Thursday, November 19, 2009


science becomes a profession:

"It is natural to describe key [scientific] events in terms of the work of individuals who made a mark in science - Copernicus, Vesalius, Darwin, Wallace and the rest. But this does not mean that science has progressed as a result of the work of a string of irreplaceable geniuses possessed of a special insight into how the world works. Geniuses maybe (though not always); but irreplaceable certainly not. Scientific progress builds step by step, and as the example of Charles Darwin and Alfred Russel Wallace [who independently and simultaneously put forward the theory of evolution] shows, when the time is ripe, two or more individuals may make the next step independently of one another. It is the luck of the draw, or historical accident, whose name gets remembered as the discoverer of a new phenomenon.

"What is much more important than human genius is the development of technology, and it is no surprise that the start of the scientific revolution 'coincides' with the development of the telescope and the microscope. ... If Newton had never lived, scientific progress might have been held back by a few decades. But only by a few decades. Edmond Halley or Robert Hooke might well have come up with the famous inverse square law of gravity; Gottfried Leibniz actually did invent calculus independently of Newton (and made a better job of it); and Christiaan Huygens's superior wave theory of light was held back by Newton's espousal of the rival particle theory. ...

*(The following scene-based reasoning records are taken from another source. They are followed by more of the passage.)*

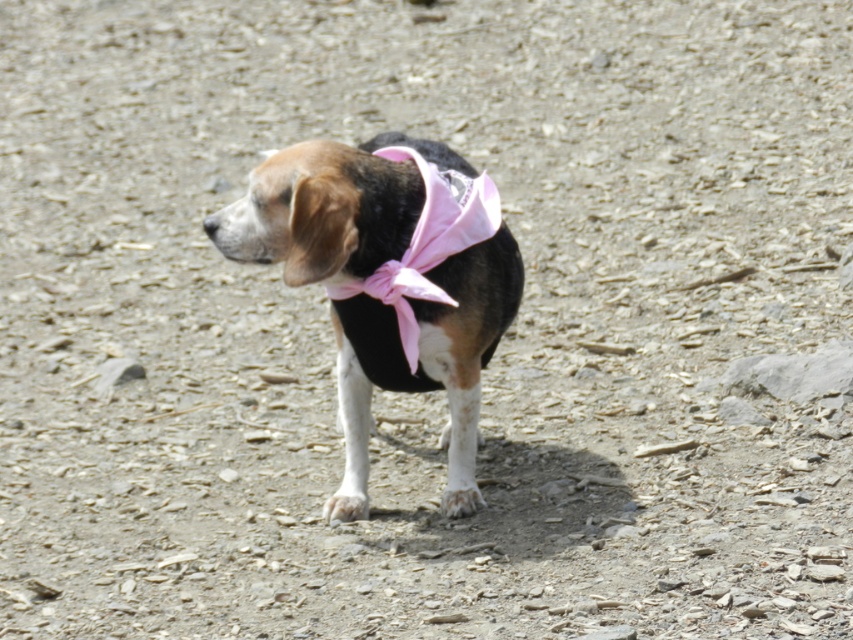
Does point (421, 324) lie behind point (337, 288)?

Yes, it is behind point (337, 288).

The height and width of the screenshot is (640, 853). What do you see at coordinates (425, 364) in the screenshot?
I see `black and white fur dog at center` at bounding box center [425, 364].

Who is more forward, [459,381] or [453,189]?

Positioned in front is point [453,189].

Locate an element on the screen. black and white fur dog at center is located at coordinates (425, 364).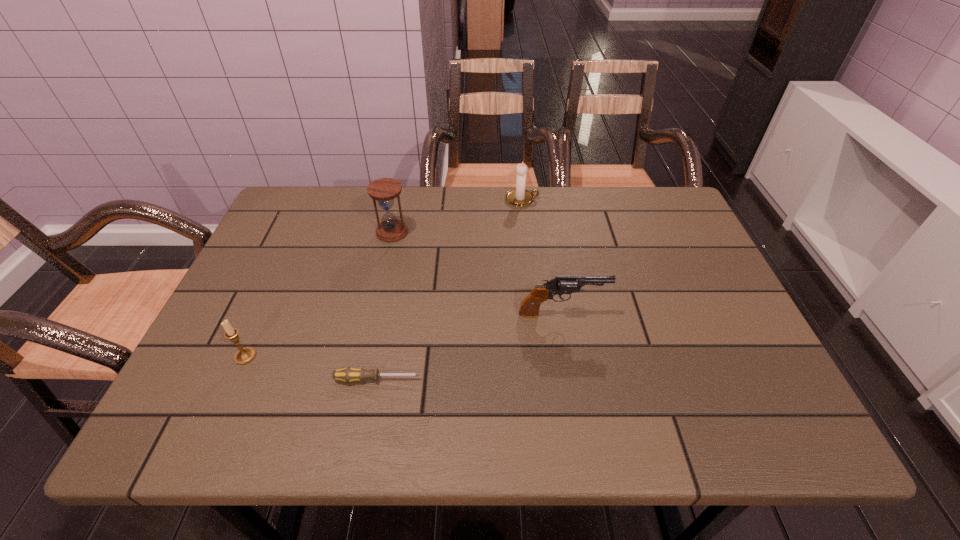
Where is `the second farthest object`? Image resolution: width=960 pixels, height=540 pixels. the second farthest object is located at coordinates (384, 190).

Identify the location of the farthest object. Image resolution: width=960 pixels, height=540 pixels. (520, 196).

What are the coordinates of `the farther candle holder` in the screenshot? It's located at (520, 196).

Where is `the third farthest object`? the third farthest object is located at coordinates (560, 285).

Where is `the second nearest object`? the second nearest object is located at coordinates pos(245,355).

This screenshot has width=960, height=540. Find the location of `the left candle holder`. the left candle holder is located at coordinates (245, 355).

The width and height of the screenshot is (960, 540). I want to click on the nearest object, so click(349, 374).

Find the location of `the shortest object`. the shortest object is located at coordinates (349, 374).

At what (x,y) coordinates should I click in order to perform the action: click on free location located on the right of the fourth nearest object. Please return your answer as a coordinate pair (x, y). Looking at the image, I should click on (426, 232).

Locate an element on the screen. The height and width of the screenshot is (540, 960). vacant space located on the handle side of the farthest object is located at coordinates (555, 199).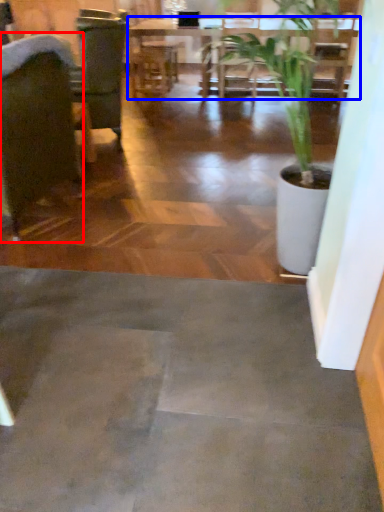
Question: Which object is further to the camera taking this photo, chair (highlighted by a red box) or table (highlighted by a blue box)?

Choices:
 (A) chair
 (B) table

Answer: (B)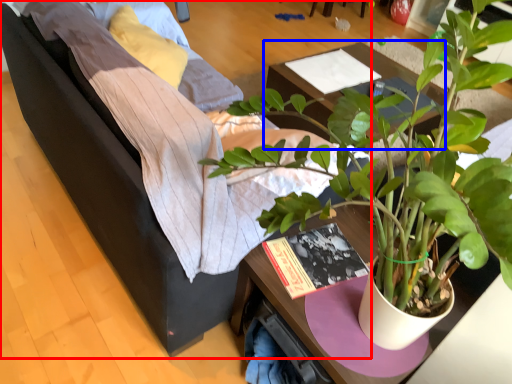
Question: Among these objects, which one is nearest to the camera, studio couch (highlighted by a red box) or table (highlighted by a blue box)?

Choices:
 (A) studio couch
 (B) table

Answer: (A)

"Although the figure of Charles Darwin dominates any discussion of nineteenth-century science, he is something of an anomaly. It is during the nineteenth century - almost exactly during Darwin's lifetime - that science makes the shift from being a gentlemanly hobby, where the interests and abilities of a single individual can have a profound impact, to a well-populated profession, where progress depends on the work of many individuals who are, to some extent, interchangeable. Even in the case of the theory of natural selection, as we have seen, if Darwin hadn't come up with the idea, Wallace would have, and from now on we will increasingly find that discoveries are made more or less simultaneously by different people working independently and largely in ignorance of one another. ...

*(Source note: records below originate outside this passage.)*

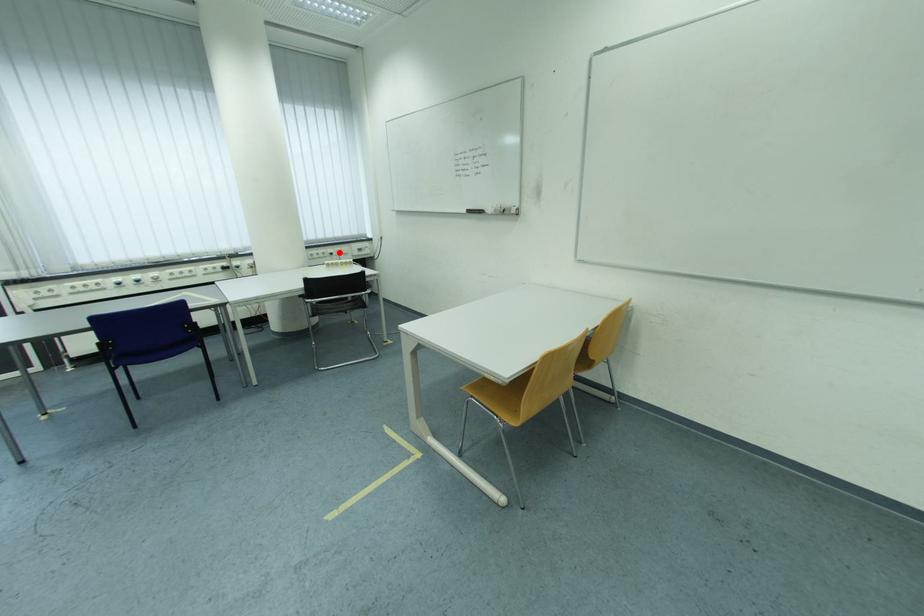
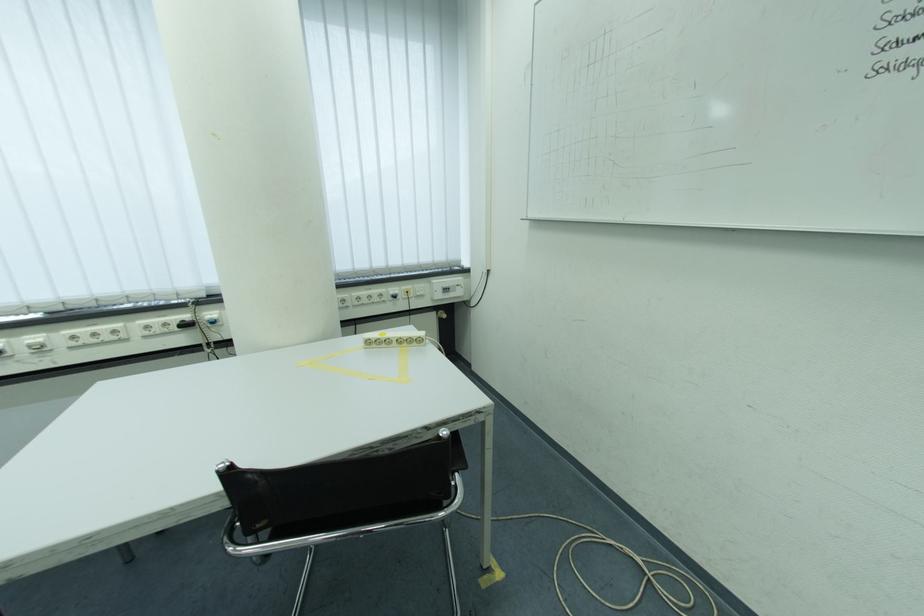
The point at the highlighted location is marked in the first image. Where is the corresponding point in the second image?

(402, 291)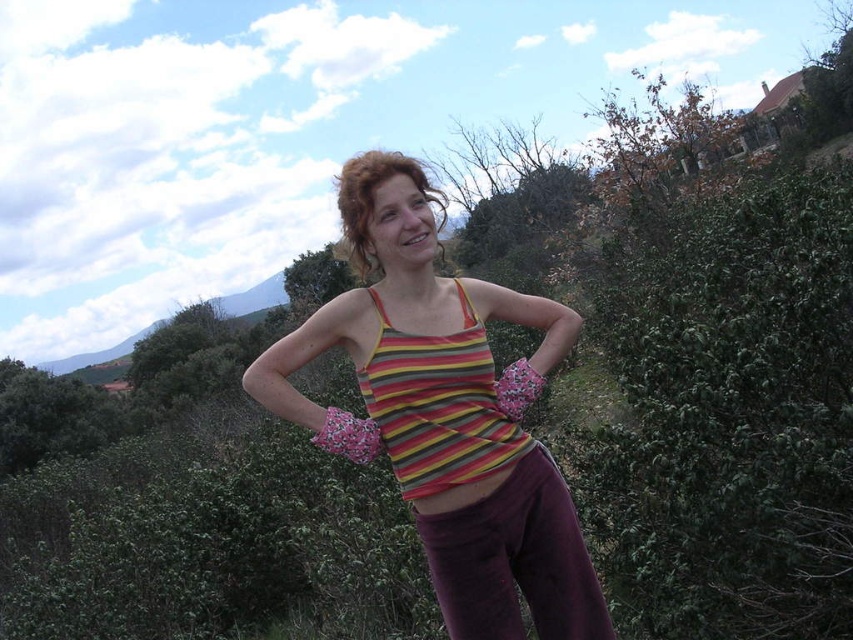
Looking at this image, you are a fashion designer analyzing the image. You need to determine the exact location of the striped fabric tank top at center in the image. What are its coordinates?

The striped fabric tank top at center is located at coordinates point (447, 412).

You are a photographer setting up a shot of the striped fabric hip at center and the green leafy hedge at right. To ensure both are in frame, should you adjust your camera to a wider angle or a narrower angle?

You should adjust your camera to a wider angle because the green leafy hedge at right is to the right of the striped fabric hip at center, meaning they are spread apart horizontally, requiring a wider angle to capture both in the frame.

You are a fashion designer observing the person in the image. You need to determine the spatial relationship between the striped fabric bikini top at center and the striped fabric hip at center. Which one is positioned to the left?

The striped fabric bikini top at center is to the left of the striped fabric hip at center.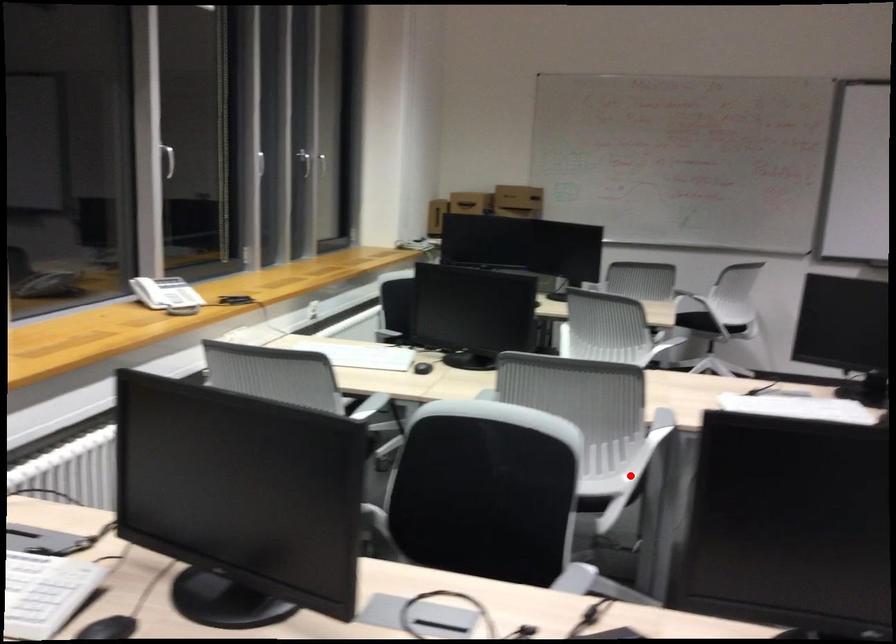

"The other side of this particular coin, unfortunately, is that the growing number of scientists brings with it a growing inertia and resulting resistance to change, which means that all too often when some brilliant individual does come up with a profound new insight into the way the world works, this is not accepted immediately on merit and may take a generation to work its way into the collective received wisdom of science. ...

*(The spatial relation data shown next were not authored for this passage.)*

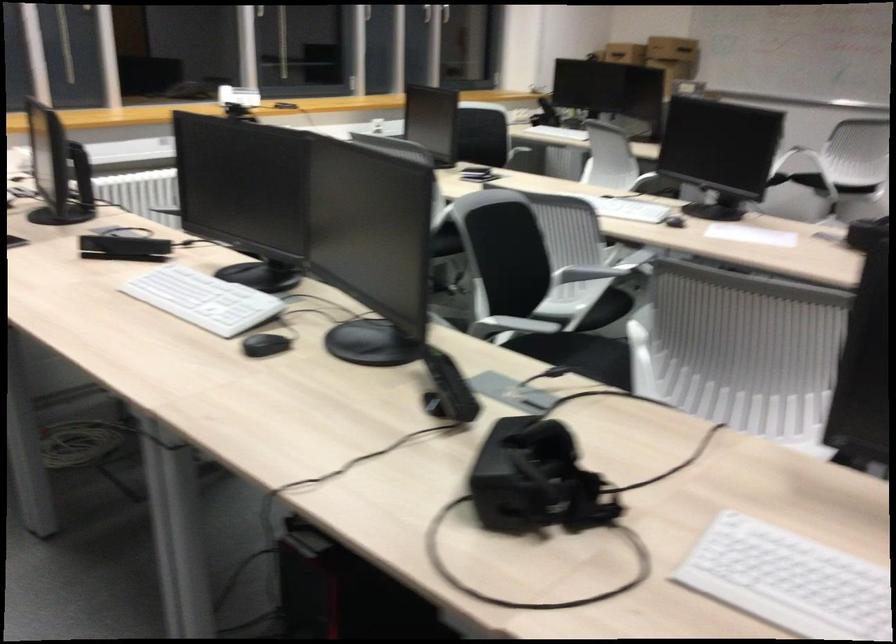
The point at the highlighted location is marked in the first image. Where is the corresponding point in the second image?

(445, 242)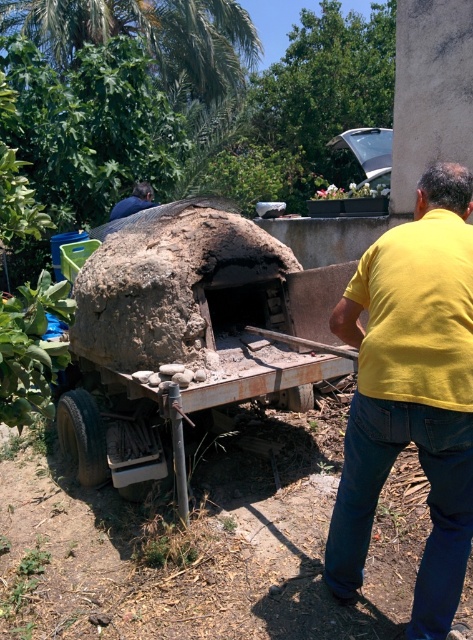
You are a tailor examining two shirts in an outdoor market. The shirts are the yellow cotton shirt at center and the yellow matte shirt at upper right. Which shirt has a greater width?

The yellow cotton shirt at center has a greater width than the yellow matte shirt at upper right.

You are standing at the origin point of the image. Which direction should you move to reach the yellow cotton shirt at center?

The yellow cotton shirt at center is located at coordinates point (411,394), so you should move towards the right and down to reach it.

"In 1766, there were probably no more than 300 people who we would now class as scientists in the entire world. By 1800, ... there were about a thousand. By ... 1844, there were about 10,000, and by 1900 somewhere around 100,000. Roughly speaking, the number of scientists doubled every fifteen years during the nineteenth century. But remember that the whole population of Europe doubled, from about 100 million to about 200 million, between 1750 and 1850, and the population of Britain alone doubled between 1800 and 1850, from roughly 9 million to roughly 18 million."